Ars, oggi tocca al ‘controllo del voto a norma di legge’ con la doppia preferenza di genere

9 agosto 2016

Piaccia o no a chi la sponsorizza, ma la doppia preferenza di genere rende il voto riconoscibile e agevola chi fa ‘operazioni’. Vedremo oggi cosa si inventeranno i ‘califfi’ dell’Ars per giustificare una norma che, se approvata, agevolerà la vita a ‘certi’ settori della società siciliana. Per il resto, la legge di riforma elettorale dei Comuni rimane un po’ grottesca, visto che gli stessi Comuni dell’Isola sono sull’orlo del default. In ‘pista’ anche una mini-finanziaria (ma i soldi dove sono?) con un bizzarro mutuo da 19 milioni di Euro per privatizzare le Terme di Sciacca e di Acireale

Come da tradizione, a Sala d’Ercole i più grandi brogli & imbrogli legislativi vanno in scena qualche giorno prima di Ferragosto, nella speranza che l’attenzione sia bassa. Ma forse perché le piogge estive di questi giorni hanno rinfrescato l’aria, forse perché la rete, benché meno frequentata, è comunque presente, sono in tanti ad osservare quello che succede nel Parlamento siciliano. Dove due forze politiche – il PD e l’UDC – si stanno esibendo, ormai da circa una settimana, in un lungo e goffo canto del cigno. Convinti – e forse i dirigenti di questi due partiti non hanno torto – che nei prossimi anni gli elettori siciliani li butteranno fuori dalla Regione, si sono concentrati sui Comuni, nella speranza, che in verità sembra un po’ mal riposta, di continuare almeno a controllare e a condizionare la vita dei sindaci.
◆ ◆ ◆
— IL TUO COMPITO —
Rispondi alle domande seguenti basandoti sull'articolo sull'Ars.
(a) A quanto ammonta il mutuo previsto nella mini-finanziaria e a che cosa serve?
(b) In quale periodo, secondo l'articolo, vanno in scena a Sala d'Ercole i più grandi brogli & imbrogli legislativi?
(c) Quali due forze politiche si stanno esibendo in un lungo e goffo canto del cigno?

— Dati di localizzazione spaziale —
◆ ◆ ◆
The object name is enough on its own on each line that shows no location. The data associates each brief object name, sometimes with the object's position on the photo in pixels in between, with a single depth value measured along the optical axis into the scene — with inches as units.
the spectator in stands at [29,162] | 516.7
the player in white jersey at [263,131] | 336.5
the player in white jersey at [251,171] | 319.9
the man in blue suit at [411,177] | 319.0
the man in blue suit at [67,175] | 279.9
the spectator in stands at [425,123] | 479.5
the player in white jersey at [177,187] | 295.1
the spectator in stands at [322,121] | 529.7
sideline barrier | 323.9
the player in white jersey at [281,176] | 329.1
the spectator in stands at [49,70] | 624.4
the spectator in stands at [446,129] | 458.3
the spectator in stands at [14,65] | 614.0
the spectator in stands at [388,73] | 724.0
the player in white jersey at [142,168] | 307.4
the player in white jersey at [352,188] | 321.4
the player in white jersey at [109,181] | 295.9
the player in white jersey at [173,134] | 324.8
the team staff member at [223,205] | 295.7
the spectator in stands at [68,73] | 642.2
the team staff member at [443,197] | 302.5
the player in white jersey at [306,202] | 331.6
◆ ◆ ◆
— RISPOSTA ALL'ESERCIZIO —
(a) Ammonta a 19 milioni di euro e serve a privatizzare le Terme di Sciacca e di Acireale.
(b) Qualche giorno prima di Ferragosto.
(c) Il PD e l'UDC.